Pemuda dengan tugas dan harapan yang diembankan oleh masyarakat itu semestinya memiliki kapasitas yang dibungkus dengan visi dan pandangan terhadap fenomena politik, ekonomi, sosial, budaya yang berkembang. Pemuda harus mampu membaca situasi yang berkembang pada 4 hal utama ini agar visi dan gerakan yang diimplementasikannya kedepan sarat nilai bagi perubahan dan kesejahteraan masyarakat itu sendiri.Perubahan yang bermakna kesejahteraan dan tidak merobek nilai-nilai dan prinsip ideologis yang dianutnya.
Sebelum Usia 20 tahun, banyak pemuda bertanya mengenai jati dirinya. Pertanyaan seperti “Ingin jadi apa diriku” selalu menghiasi pemikirannya. Ia pun berlomba-lomba mencari informasi yang bisa mewujudkan rasa kehausan mengenai jati dirinya. Dalam proses pencarian jati diri itu, pemuda dihadapkan kepada berbagai jenis kompetisi kehidupan. Sebuah zona kompetisi dimana mereka bukanlah manusia dalam buku. Zona kompetisi tersebut nyatanya tidak seperti yang mereka pelajari selama ini. Namun di zona inilah apa yang mereka pelajari bisa dibuktikan kebenaran dan manfaatnya.  Di zona kompetisilah mereka bisa membuktikan eksitensi mereka kepada dunia. Di zona kompetisi ini, pemuda dihadapkan kepada pilihan menjadi pemenang atau pecundang. Usai melewati zona kompetisi, selanjutnya pemuda memasuki zona Monitoring. Di zona ini, mereka akan mereview semua yang dikerjakannya. Mereka bisa berbagi dan mengajarkan pada generasi yang baru, tentang apa yang mereka ketahui sehingga mata rantai bernama “kebaikan” itu tidak lantas terputus. Walau terkadang ada juga beberapa pemuda merasa takut ilmunya dicuri atau berkurang apabila mengajarkan kepada orang lain. Namun hal tersebut tidak berlaku bagi pemuda yang memahami hakekat ilmu.
Apapun rangkaian zona yang dilalui pemuda, sepatutnya diharapkan kepada hasil yang terbaik. Ada dua kunci rahasia buat para pemuda yang sedang belajar agar memperoleh hasil yang terbaik, yakni :
1.       “Ittaqullah wa yuallimukumullah”
Mungkin sebagian besar dari pemuda tak asing dengan salah satu cuplikan ayat Al Qur’an ini. “Ittaqullah wa yuallimukumullah” itulah satu kalimat yang diyakini mampu meningkatkan motivasi tinggi dalam belajar dan berdakwah. Demikian petuah dari seorang guru.
2.       Cukupkanlah Allah Di hati Para Pemuda.
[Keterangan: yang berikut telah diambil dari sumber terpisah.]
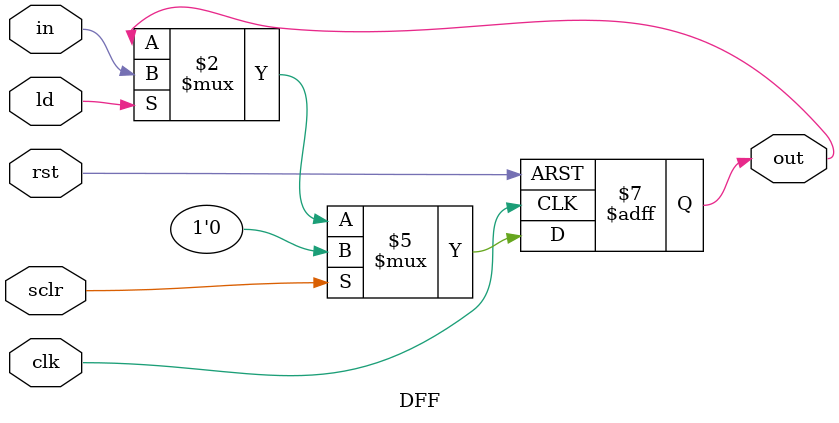
<source format=v>
module DFF (in, ld, sclr, clk, rst, out);
    input in;
    input ld, sclr, clk, rst;
    output out;
    reg out;

    always @(posedge clk or posedge rst) begin
        if (rst)
            out <= 1'b0;
        else if (sclr)
            out <= 1'b0;
        else if (ld)
            out <= in;
    end
endmodule

</source>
Untuk apa pemuda belajar, bagaimana ia menghiasi kehidupannya? Pertanyaan itu rasanya hanya disandarkan kepada Allah. Allah yang menetapkan tujuan kehidupan manusia dari awal dan akhir. Maka, pemuda perlu mempersiapkan diri menghadapi kehidupan agar tidak menuai kekecewaan. Keyakinan akan dicukupinya kehidupan pemuda oleh Allah, insyaAllah keajaiban akan datang dari arah yang tak disangka. Salah satunya kelapangan hati dalam menghadapi hidup sehingga bisa menikmati setiap proses yang ada. Semoga bermanfaat !!!
Pemuda hari ini adalah produk dari sebuah proses pendidikan yang dialami pada rentang waktu anak-anak dan usia remaja mereka. Maka visi pemuda sekarang seperti yang dituangkan oleh Gordon Dryden dalam bukunya itu,  hanya bermodalkan semangat dan aksi tanpa dibarengi oleh pemahaman yang benar tentang sebuah perubahan. Visi inilah yang kemudian mengantar kita ke tempat yang keliru.Wallohu a’lam bisshowab.